Consignes et exigences: Mettez à jour les lignes de tous les enregistrements ci-dessous en remplaçant « catalogue / barcode » par « catalog number ». Laissez tout le reste inchangé.

[Enregistrements conservés]
-=-=-
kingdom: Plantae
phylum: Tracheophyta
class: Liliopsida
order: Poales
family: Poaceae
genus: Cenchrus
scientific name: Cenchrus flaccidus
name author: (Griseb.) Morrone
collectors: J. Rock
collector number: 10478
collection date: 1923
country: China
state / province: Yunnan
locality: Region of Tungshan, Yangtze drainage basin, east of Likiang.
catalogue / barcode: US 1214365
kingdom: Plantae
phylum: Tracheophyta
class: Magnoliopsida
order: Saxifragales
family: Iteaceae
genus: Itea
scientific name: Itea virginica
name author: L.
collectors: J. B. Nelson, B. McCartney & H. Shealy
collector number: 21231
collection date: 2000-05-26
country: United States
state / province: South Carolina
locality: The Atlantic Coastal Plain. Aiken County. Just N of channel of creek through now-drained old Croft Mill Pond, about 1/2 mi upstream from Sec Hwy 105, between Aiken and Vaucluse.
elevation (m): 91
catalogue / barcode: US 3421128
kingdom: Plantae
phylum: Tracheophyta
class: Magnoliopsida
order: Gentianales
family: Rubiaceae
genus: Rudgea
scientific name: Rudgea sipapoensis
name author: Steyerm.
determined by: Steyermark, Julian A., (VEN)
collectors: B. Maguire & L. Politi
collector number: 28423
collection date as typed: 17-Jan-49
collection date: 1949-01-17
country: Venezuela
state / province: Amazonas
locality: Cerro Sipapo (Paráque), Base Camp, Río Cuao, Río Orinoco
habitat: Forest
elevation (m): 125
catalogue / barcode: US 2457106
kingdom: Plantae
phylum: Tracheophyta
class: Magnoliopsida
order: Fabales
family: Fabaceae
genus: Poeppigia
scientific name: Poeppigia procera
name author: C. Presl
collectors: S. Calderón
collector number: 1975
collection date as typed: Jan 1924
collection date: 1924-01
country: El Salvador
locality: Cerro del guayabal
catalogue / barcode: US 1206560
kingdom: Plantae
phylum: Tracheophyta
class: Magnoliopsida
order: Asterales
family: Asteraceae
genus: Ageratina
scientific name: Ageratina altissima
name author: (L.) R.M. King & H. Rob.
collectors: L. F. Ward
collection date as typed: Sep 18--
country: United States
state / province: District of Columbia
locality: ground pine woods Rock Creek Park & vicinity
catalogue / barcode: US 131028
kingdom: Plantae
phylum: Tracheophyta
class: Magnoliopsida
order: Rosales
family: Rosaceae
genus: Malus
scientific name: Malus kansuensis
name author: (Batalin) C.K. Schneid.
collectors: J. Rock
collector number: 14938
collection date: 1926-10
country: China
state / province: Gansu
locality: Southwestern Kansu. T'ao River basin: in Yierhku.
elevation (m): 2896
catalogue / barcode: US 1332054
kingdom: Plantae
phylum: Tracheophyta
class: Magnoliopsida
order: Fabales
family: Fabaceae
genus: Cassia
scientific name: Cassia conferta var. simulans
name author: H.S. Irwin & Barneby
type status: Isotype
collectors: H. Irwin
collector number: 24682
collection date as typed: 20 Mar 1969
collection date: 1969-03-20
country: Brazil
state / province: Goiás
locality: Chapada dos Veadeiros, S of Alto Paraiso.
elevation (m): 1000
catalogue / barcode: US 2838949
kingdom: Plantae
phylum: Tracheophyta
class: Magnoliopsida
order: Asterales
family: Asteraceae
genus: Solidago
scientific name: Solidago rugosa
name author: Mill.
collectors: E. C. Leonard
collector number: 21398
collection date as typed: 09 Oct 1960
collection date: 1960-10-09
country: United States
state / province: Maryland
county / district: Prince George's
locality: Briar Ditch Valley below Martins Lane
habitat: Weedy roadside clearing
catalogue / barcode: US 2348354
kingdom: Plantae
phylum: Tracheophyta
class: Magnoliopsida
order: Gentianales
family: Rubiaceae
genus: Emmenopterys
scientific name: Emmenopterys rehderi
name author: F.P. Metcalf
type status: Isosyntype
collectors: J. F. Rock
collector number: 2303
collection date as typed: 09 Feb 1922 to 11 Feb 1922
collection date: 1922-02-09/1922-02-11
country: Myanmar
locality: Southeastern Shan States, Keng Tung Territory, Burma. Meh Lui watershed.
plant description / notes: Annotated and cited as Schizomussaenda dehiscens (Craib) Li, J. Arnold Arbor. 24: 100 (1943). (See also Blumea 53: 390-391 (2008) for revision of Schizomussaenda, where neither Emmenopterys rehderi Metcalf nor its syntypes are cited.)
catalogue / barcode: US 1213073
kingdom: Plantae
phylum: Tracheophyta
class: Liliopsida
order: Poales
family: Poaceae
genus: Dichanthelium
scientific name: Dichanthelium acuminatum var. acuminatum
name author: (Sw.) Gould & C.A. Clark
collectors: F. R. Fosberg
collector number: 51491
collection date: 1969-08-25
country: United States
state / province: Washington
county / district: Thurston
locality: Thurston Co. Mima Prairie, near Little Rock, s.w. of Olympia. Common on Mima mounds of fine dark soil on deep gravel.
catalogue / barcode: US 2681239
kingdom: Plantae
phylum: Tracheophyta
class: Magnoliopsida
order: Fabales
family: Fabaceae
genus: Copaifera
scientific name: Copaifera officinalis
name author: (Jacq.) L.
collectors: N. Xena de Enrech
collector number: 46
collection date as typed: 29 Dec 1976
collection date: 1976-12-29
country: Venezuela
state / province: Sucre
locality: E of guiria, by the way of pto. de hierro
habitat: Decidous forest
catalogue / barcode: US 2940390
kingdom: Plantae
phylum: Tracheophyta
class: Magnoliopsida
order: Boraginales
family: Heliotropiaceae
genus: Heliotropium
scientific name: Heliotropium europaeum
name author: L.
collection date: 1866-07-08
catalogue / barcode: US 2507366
-=-=-
Résultat attendu:
kingdom: Plantae
phylum: Tracheophyta
class: Liliopsida
order: Poales
family: Poaceae
genus: Cenchrus
scientific name: Cenchrus flaccidus
name author: (Griseb.) Morrone
collectors: J. Rock
collector number: 10478
collection date: 1923
country: China
state / province: Yunnan
locality: Region of Tungshan, Yangtze drainage basin, east of Likiang.
catalog number: US 1214365
kingdom: Plantae
phylum: Tracheophyta
class: Magnoliopsida
order: Saxifragales
family: Iteaceae
genus: Itea
scientific name: Itea virginica
name author: L.
collectors: J. B. Nelson, B. McCartney & H. Shealy
collector number: 21231
collection date: 2000-05-26
country: United States
state / province: South Carolina
locality: The Atlantic Coastal Plain. Aiken County. Just N of channel of creek through now-drained old Croft Mill Pond, about 1/2 mi upstream from Sec Hwy 105, between Aiken and Vaucluse.
elevation (m): 91
catalog number: US 3421128
kingdom: Plantae
phylum: Tracheophyta
class: Magnoliopsida
order: Gentianales
family: Rubiaceae
genus: Rudgea
scientific name: Rudgea sipapoensis
name author: Steyerm.
determined by: Steyermark, Julian A., (VEN)
collectors: B. Maguire & L. Politi
collector number: 28423
collection date as typed: 17-Jan-49
collection date: 1949-01-17
country: Venezuela
state / province: Amazonas
locality: Cerro Sipapo (Paráque), Base Camp, Río Cuao, Río Orinoco
habitat: Forest
elevation (m): 125
catalog number: US 2457106
kingdom: Plantae
phylum: Tracheophyta
class: Magnoliopsida
order: Fabales
family: Fabaceae
genus: Poeppigia
scientific name: Poeppigia procera
name author: C. Presl
collectors: S. Calderón
collector number: 1975
collection date as typed: Jan 1924
collection date: 1924-01
country: El Salvador
locality: Cerro del guayabal
catalog number: US 1206560
kingdom: Plantae
phylum: Tracheophyta
class: Magnoliopsida
order: Asterales
family: Asteraceae
genus: Ageratina
scientific name: Ageratina altissima
name author: (L.) R.M. King & H. Rob.
collectors: L. F. Ward
collection date as typed: Sep 18--
country: United States
state / province: District of Columbia
locality: ground pine woods Rock Creek Park & vicinity
catalog number: US 131028
kingdom: Plantae
phylum: Tracheophyta
class: Magnoliopsida
order: Rosales
family: Rosaceae
genus: Malus
scientific name: Malus kansuensis
name author: (Batalin) C.K. Schneid.
collectors: J. Rock
collector number: 14938
collection date: 1926-10
country: China
state / province: Gansu
locality: Southwestern Kansu. T'ao River basin: in Yierhku.
elevation (m): 2896
catalog number: US 1332054
kingdom: Plantae
phylum: Tracheophyta
class: Magnoliopsida
order: Fabales
family: Fabaceae
genus: Cassia
scientific name: Cassia conferta var. simulans
name author: H.S. Irwin & Barneby
type status: Isotype
collectors: H. Irwin
collector number: 24682
collection date as typed: 20 Mar 1969
collection date: 1969-03-20
country: Brazil
state / province: Goiás
locality: Chapada dos Veadeiros, S of Alto Paraiso.
elevation (m): 1000
catalog number: US 2838949
kingdom: Plantae
phylum: Tracheophyta
class: Magnoliopsida
order: Asterales
family: Asteraceae
genus: Solidago
scientific name: Solidago rugosa
name author: Mill.
collectors: E. C. Leonard
collector number: 21398
collection date as typed: 09 Oct 1960
collection date: 1960-10-09
country: United States
state / province: Maryland
county / district: Prince George's
locality: Briar Ditch Valley below Martins Lane
habitat: Weedy roadside clearing
catalog number: US 2348354
kingdom: Plantae
phylum: Tracheophyta
class: Magnoliopsida
order: Gentianales
family: Rubiaceae
genus: Emmenopterys
scientific name: Emmenopterys rehderi
name author: F.P. Metcalf
type status: Isosyntype
collectors: J. F. Rock
collector number: 2303
collection date as typed: 09 Feb 1922 to 11 Feb 1922
collection date: 1922-02-09/1922-02-11
country: Myanmar
locality: Southeastern Shan States, Keng Tung Territory, Burma. Meh Lui watershed.
plant description / notes: Annotated and cited as Schizomussaenda dehiscens (Craib) Li, J. Arnold Arbor. 24: 100 (1943). (See also Blumea 53: 390-391 (2008) for revision of Schizomussaenda, where neither Emmenopterys rehderi Metcalf nor its syntypes are cited.)
catalog number: US 1213073
kingdom: Plantae
phylum: Tracheophyta
class: Liliopsida
order: Poales
family: Poaceae
genus: Dichanthelium
scientific name: Dichanthelium acuminatum var. acuminatum
name author: (Sw.) Gould & C.A. Clark
collectors: F. R. Fosberg
collector number: 51491
collection date: 1969-08-25
country: United States
state / province: Washington
county / district: Thurston
locality: Thurston Co. Mima Prairie, near Little Rock, s.w. of Olympia. Common on Mima mounds of fine dark soil on deep gravel.
catalog number: US 2681239
kingdom: Plantae
phylum: Tracheophyta
class: Magnoliopsida
order: Fabales
family: Fabaceae
genus: Copaifera
scientific name: Copaifera officinalis
name author: (Jacq.) L.
collectors: N. Xena de Enrech
collector number: 46
collection date as typed: 29 Dec 1976
collection date: 1976-12-29
country: Venezuela
state / province: Sucre
locality: E of guiria, by the way of pto. de hierro
habitat: Decidous forest
catalog number: US 2940390
kingdom: Plantae
phylum: Tracheophyta
class: Magnoliopsida
order: Boraginales
family: Heliotropiaceae
genus: Heliotropium
scientific name: Heliotropium europaeum
name author: L.
collection date: 1866-07-08
catalog number: US 2507366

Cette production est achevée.